Provided material:
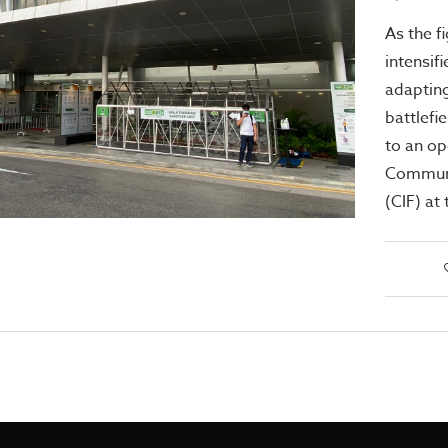
As the f
intensif
adapting
battlefi
to an op
Communit
(CIF) at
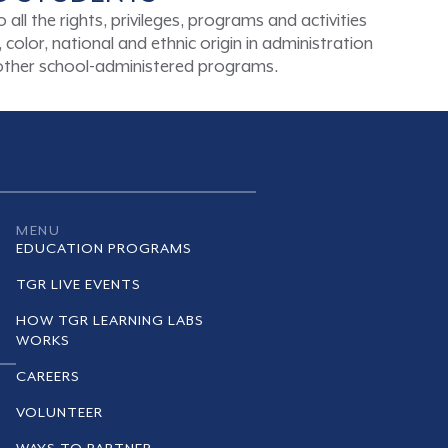
ll the rights, privileges, programs and activities
color, national and ethnic origin in administration
d other school-administered programs.
MENU
EDUCATION PROGRAMS
TGR LIVE EVENTS
HOW TGR LEARNING LABS
WORKS
CAREERS
VOLUNTEER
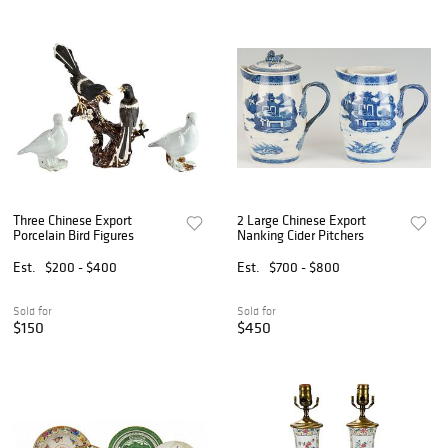
Three Chinese Export
2 Large Chinese Export
Porcelain Bird Figures
Nanking Cider Pitchers
Est.
$200 - $400
Est.
$700 - $800
Sold for
Sold for
$150
$450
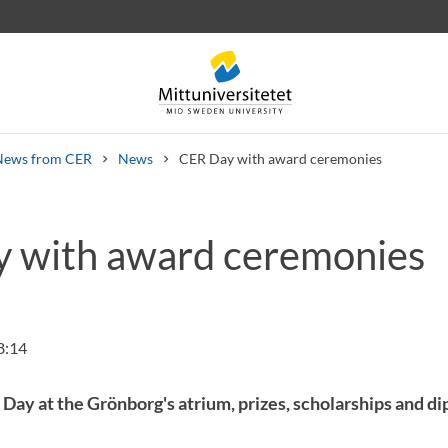
News from CER
News
CER Day with award ceremonies
 with award ceremonies
 letters
Staff
Job vacancies
8:14
R Day at the Grönborg's atrium, prizes, scholarships and 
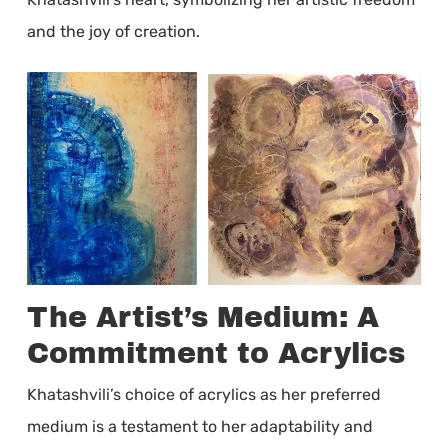
and the joy of creation.
The Artist’s Medium: A
Commitment to Acrylics
Khatashvili’s choice of acrylics as her preferred
medium is a testament to her adaptability and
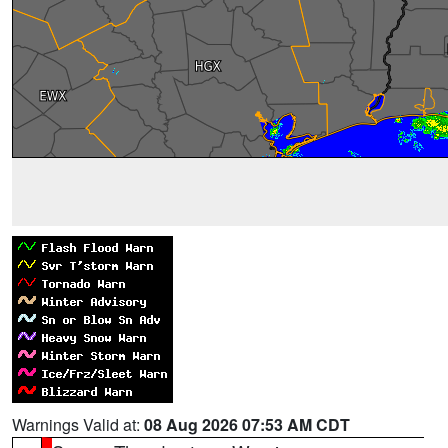
Warnings Valid at:
08 Aug 2026 07:53 AM CDT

Task statement:
Return the text read from every one of the records above, unchanged and line for line, leaving the pictures out of the answer.

Solution to this exercise:
As the f
intensif
adapting
battlefi
to an op
Communit
(CIF) at
ll the rights, privileges, programs and activities
color, national and ethnic origin in administration
d other school-administered programs.
MENU
EDUCATION PROGRAMS
TGR LIVE EVENTS
HOW TGR LEARNING LABS
WORKS
CAREERS
VOLUNTEER
Three Chinese Export
2 Large Chinese Export
Porcelain Bird Figures
Nanking Cider Pitchers
Est.
$200 - $400
Est.
$700 - $800
Sold for
Sold for
$150
$450
News from CER
News
CER Day with award ceremonies
 with award ceremonies
 letters
Staff
Job vacancies
8:14
R Day at the Grönborg's atrium, prizes, scholarships and 
and the joy of creation.
The Artist’s Medium: A
Commitment to Acrylics
Khatashvili’s choice of acrylics as her preferred
medium is a testament to her adaptability and
Warnings Valid at:
08 Aug 2026 07:53 AM CDT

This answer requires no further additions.